Dysfunctional Communication

The characters in this novel struggle to communicate with one another because of dysfunction, some intentional and some not. For his part, Elster is aging and gradually losing touch with the outside world. At face value this seems like a harsh judgement to lay upon the man, but he is self-identifying as a recluse. He's grown increasingly disgusted with people as he dives further into this haiku business. He and Jim continue to miss each other as they talk.

Jim views the world through such a different lens -- generationally, artistically, philosophically, and politically. While Jim views Elster's life as a living document, he fails to see sometimes how the older man is suffering. When Jessie arrives, she adds the additional dysfunction of social impairment. Although not explicitly stated, it's likely, given contextual clues, that Jessie is on the spectrum. She both complicates the two men's somewhat unintentionally intimate relationship with her femininity and compliments their mutual goals by lending context and compassion.

Suppressed Anger

Elster is in his seventies by the time he is approached by the government once more to complete this project. He's drawing up a document about war, essentially a distilled tag line which can explain to soldiers in brief what to expect and how to prepare. His mission is war. After his own experiences with the military, Elster is particularly well suited for the project, hence his being asked despite being well into his retirement.

As he deliberately recalls his wartime experiences, Elster is overcome by a rising anger. Jim and Jessie both notice. In his need to fulfill his duty, Elster had suppressed much of the horror and pain of that time, which now has surfaced once more as anger. He despises war and all the incomprehensible vast horror which it brought into his own and other people's lives.
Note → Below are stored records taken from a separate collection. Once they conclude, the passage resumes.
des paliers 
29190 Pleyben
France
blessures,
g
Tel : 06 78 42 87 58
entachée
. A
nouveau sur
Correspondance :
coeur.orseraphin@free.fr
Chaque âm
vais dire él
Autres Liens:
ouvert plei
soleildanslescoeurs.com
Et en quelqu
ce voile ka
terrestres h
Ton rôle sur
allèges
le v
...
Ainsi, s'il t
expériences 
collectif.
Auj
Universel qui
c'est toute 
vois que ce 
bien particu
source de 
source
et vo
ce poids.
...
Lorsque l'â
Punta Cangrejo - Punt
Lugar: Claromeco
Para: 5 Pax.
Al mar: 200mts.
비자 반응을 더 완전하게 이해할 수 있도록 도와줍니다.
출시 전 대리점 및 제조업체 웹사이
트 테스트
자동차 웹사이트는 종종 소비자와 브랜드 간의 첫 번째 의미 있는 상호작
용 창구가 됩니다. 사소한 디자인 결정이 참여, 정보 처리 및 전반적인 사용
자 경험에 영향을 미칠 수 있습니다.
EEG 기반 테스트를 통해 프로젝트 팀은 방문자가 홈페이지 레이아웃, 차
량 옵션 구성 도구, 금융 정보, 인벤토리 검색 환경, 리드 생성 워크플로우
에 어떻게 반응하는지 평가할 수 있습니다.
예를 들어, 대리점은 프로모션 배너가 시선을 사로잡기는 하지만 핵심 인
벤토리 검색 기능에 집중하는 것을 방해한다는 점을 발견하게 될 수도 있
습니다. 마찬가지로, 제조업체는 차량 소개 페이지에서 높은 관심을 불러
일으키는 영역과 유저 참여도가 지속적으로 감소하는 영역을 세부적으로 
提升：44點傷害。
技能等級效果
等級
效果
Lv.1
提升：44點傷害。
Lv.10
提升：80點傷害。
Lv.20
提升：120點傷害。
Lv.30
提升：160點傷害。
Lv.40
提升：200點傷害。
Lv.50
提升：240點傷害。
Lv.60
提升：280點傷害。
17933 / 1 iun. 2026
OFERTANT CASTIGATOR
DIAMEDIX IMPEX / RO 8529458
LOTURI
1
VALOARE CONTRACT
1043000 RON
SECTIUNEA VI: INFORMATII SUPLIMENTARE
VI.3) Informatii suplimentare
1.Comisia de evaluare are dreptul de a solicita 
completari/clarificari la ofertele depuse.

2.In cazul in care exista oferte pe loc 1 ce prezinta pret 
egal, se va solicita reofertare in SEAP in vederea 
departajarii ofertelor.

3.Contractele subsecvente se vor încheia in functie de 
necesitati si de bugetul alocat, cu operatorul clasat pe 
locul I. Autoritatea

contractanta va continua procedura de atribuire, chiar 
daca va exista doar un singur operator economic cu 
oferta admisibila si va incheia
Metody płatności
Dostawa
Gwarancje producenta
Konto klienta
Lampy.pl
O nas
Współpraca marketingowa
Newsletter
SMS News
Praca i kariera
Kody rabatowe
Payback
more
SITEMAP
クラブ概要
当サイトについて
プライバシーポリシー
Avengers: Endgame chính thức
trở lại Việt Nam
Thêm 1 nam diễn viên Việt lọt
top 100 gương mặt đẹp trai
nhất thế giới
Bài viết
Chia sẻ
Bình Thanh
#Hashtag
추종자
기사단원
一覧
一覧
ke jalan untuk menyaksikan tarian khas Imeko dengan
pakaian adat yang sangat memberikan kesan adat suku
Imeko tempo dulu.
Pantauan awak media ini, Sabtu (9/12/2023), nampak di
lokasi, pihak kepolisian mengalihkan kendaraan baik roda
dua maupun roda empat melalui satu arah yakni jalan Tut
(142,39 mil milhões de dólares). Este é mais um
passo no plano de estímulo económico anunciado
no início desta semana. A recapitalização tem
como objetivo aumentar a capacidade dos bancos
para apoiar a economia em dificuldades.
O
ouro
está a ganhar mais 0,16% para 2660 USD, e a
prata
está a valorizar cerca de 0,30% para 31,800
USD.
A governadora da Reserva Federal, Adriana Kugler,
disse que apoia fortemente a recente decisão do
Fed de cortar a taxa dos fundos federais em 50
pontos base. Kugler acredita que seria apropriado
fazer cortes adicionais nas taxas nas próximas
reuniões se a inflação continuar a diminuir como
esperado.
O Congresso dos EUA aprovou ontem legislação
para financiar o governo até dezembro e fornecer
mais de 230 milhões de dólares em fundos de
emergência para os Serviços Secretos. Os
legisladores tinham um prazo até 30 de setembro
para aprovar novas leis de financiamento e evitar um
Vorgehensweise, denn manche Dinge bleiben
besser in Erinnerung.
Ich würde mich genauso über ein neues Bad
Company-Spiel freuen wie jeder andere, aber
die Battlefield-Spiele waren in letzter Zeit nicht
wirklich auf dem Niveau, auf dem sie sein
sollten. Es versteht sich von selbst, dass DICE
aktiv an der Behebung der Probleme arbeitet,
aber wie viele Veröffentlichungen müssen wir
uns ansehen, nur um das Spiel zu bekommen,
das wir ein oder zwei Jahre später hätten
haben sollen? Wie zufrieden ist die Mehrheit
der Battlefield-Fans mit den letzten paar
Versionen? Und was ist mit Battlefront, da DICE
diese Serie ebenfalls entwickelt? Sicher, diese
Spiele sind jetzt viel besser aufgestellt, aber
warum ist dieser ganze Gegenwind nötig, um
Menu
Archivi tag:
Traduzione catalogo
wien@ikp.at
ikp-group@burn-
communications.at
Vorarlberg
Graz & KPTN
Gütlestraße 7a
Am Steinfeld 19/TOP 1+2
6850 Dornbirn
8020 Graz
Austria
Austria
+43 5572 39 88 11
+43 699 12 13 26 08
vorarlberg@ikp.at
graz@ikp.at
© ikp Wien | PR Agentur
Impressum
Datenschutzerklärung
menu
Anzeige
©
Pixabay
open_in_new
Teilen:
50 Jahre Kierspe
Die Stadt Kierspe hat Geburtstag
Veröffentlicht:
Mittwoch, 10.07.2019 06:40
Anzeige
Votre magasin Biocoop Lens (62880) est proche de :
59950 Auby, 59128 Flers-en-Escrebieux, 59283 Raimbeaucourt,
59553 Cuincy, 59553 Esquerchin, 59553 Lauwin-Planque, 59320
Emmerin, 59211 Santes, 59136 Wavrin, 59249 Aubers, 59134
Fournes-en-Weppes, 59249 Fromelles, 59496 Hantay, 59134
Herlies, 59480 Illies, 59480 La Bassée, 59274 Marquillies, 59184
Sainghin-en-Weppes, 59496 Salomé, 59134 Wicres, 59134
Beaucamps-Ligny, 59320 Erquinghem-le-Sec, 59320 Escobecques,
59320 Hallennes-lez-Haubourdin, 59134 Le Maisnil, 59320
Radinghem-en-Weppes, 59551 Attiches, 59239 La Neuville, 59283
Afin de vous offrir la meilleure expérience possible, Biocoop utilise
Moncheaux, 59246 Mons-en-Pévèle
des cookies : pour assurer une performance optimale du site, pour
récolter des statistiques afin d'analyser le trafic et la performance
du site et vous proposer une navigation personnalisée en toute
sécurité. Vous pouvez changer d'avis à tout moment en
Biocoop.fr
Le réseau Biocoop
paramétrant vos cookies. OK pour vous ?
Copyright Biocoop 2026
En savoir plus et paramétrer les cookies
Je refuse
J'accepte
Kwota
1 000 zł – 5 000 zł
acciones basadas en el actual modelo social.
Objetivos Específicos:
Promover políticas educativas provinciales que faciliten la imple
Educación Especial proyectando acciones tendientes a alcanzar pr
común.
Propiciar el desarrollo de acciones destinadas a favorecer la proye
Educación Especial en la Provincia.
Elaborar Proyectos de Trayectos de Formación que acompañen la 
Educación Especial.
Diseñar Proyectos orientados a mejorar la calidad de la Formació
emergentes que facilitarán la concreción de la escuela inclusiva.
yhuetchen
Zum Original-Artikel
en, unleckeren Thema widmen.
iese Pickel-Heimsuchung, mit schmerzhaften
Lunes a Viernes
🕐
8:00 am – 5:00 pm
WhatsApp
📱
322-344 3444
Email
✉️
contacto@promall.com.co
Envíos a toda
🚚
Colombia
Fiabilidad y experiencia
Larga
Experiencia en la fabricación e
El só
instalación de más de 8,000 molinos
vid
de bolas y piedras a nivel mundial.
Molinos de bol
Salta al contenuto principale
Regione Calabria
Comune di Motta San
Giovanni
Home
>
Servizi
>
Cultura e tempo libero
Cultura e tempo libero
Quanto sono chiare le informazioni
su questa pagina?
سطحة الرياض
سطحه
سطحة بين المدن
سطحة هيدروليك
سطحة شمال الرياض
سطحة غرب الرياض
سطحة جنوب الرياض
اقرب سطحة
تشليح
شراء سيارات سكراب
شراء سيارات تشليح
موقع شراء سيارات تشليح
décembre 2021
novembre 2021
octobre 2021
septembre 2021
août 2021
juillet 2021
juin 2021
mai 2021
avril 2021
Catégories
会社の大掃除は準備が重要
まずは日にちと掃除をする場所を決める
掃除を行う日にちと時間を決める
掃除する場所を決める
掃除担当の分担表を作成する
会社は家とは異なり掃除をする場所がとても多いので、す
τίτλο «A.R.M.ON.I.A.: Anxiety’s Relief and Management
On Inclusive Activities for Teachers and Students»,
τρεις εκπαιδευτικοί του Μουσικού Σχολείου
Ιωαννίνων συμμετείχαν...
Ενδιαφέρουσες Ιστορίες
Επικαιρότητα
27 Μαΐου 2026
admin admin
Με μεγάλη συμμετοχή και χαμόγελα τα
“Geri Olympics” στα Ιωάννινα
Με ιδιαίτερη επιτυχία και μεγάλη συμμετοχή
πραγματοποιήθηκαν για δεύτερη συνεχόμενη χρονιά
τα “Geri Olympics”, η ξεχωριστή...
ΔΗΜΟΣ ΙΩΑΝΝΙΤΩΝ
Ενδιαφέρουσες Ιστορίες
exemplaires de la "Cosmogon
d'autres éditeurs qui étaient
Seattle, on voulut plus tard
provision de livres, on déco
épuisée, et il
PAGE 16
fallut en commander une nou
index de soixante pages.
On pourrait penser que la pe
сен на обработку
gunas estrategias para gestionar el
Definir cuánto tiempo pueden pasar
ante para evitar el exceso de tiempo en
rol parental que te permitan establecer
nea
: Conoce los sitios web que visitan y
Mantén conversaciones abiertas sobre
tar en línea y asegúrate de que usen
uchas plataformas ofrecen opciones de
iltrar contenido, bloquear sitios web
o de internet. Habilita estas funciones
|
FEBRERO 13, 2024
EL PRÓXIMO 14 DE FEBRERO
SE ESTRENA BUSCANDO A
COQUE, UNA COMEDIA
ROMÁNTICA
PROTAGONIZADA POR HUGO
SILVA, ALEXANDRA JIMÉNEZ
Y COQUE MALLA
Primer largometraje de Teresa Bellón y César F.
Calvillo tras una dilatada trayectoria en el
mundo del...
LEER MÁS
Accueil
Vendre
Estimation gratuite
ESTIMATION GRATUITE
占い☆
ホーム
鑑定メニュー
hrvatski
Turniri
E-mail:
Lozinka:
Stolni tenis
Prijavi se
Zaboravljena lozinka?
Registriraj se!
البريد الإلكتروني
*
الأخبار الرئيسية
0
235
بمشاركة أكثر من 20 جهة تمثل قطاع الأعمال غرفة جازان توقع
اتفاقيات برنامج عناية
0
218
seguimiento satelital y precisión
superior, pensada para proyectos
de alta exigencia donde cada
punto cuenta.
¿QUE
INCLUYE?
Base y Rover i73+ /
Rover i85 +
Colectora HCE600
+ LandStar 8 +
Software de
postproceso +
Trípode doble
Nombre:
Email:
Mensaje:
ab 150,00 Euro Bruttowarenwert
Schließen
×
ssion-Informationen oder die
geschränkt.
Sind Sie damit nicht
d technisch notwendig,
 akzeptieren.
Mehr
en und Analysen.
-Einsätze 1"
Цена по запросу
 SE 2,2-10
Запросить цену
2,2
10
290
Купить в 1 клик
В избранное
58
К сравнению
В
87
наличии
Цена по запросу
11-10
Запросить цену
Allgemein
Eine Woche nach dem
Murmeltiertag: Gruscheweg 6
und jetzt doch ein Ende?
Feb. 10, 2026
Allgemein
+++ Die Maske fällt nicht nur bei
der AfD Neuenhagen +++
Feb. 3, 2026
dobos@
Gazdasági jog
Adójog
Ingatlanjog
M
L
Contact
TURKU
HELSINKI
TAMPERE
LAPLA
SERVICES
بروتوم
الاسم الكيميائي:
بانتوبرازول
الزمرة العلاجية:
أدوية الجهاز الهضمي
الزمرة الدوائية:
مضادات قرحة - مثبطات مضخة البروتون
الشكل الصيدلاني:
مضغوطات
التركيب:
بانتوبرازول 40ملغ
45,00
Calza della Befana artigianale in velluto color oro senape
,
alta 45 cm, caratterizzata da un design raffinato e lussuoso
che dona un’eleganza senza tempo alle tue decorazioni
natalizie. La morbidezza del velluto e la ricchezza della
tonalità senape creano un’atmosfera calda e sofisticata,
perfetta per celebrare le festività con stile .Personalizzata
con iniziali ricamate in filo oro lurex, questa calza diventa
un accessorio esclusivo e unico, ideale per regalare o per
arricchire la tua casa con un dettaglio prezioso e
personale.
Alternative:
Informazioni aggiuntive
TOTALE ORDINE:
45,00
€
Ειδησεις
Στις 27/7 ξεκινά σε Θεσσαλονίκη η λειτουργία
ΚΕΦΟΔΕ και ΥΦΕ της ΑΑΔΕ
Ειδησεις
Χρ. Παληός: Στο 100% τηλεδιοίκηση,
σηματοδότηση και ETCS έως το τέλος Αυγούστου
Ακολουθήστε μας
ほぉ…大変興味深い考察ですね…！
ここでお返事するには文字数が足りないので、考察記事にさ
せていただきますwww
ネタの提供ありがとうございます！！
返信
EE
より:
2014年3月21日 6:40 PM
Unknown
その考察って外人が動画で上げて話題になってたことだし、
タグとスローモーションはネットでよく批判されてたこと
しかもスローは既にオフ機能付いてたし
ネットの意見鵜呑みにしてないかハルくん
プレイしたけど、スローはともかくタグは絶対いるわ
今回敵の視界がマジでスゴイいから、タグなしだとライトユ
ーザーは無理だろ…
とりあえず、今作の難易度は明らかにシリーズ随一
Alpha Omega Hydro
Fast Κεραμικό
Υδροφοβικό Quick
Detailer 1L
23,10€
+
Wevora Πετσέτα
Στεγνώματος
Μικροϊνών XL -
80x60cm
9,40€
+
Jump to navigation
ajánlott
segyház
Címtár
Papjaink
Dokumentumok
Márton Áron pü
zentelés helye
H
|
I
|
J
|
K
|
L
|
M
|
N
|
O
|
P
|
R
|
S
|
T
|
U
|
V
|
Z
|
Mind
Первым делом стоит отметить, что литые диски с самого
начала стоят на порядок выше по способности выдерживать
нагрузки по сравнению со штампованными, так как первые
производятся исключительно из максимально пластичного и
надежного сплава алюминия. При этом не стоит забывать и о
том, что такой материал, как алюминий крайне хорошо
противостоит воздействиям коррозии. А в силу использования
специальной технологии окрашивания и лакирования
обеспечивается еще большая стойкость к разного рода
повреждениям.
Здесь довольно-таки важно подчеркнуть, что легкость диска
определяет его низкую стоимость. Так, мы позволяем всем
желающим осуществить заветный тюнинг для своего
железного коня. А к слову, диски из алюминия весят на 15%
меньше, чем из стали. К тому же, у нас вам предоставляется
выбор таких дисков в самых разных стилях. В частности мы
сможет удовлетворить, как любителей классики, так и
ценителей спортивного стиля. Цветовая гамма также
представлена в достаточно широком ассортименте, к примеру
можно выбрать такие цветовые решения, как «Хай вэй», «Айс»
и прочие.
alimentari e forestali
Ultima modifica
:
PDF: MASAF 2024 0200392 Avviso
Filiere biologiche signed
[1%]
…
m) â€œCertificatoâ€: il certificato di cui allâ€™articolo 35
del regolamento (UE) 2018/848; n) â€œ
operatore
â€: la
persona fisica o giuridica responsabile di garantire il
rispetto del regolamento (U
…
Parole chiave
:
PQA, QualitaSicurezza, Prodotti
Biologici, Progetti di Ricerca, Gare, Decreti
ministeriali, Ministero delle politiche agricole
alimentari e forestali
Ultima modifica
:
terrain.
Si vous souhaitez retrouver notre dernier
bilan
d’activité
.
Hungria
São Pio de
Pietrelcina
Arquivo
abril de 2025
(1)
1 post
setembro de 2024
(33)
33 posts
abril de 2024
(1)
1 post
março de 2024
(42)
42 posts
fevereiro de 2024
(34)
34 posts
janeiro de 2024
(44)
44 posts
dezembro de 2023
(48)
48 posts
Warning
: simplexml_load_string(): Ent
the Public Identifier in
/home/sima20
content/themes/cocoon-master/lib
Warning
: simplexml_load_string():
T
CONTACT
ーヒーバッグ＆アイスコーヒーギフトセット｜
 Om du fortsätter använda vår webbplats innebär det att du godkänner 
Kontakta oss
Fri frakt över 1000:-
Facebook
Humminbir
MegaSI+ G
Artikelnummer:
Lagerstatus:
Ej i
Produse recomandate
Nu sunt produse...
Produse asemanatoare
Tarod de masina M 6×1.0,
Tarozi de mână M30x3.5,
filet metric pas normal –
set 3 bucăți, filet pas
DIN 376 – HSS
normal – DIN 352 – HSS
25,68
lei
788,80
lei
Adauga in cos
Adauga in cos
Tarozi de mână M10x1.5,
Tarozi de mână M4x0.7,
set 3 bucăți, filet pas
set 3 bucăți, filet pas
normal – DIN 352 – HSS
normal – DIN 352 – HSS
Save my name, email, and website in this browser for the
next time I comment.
This is what he tries to communicate via the haiku. Before the war, Elster was a peaceable outdoorsman, content to spend extended periods of time alone in nature. Afterwards, he still retreated into nature, but the rhythms seemed forever changed to him. He could no longer find serenity or bliss in the natural world, instead continually brooding over how far humanity had drifted from this sort of innate harmony.

Life As Art

In this novel, DeLillo makes some intriguing assertions about his own artistic philosophy. He writes about art as if it seeks only to portray the real and about life as if is merely a manifestation of artistic potential. From the start Elster makes clear that his mission is secret, but he also welcomes Jim into his life. Jim maintains a professional and friendly relationship with Elster in order to document his life as a film. He wants to make a one-take film just depicting Elster in his solitude, against a natural backdrop. Clearly he sees the older man's life as a living art piece.

For his part, however, Elster flips the medium. He devotes himself to writing this haiku which is supposed to comprise the extent of his own experiences in war, in an accessible and generic way. His life is reduced to an extremely limiting, compressed artistic format. All of this complexity of thought actually becomes secondary when considered within the context of Jessie's arrival. She possesses no love of art nor interest in transforming her pain. She draws in the element of the real, reading as a decisive, if somewhat understated character. Essentially her character reminds the reader that characters exist, in turn pointing back toward DeLillo's authorship. Within the context of a fictional text -- a creative work, -- the conversation surrounding the interchangeable nature of real life and art becomes appropriately weighty. This is DeLillo, in fact, devoting his own life to writing about how life relates to art.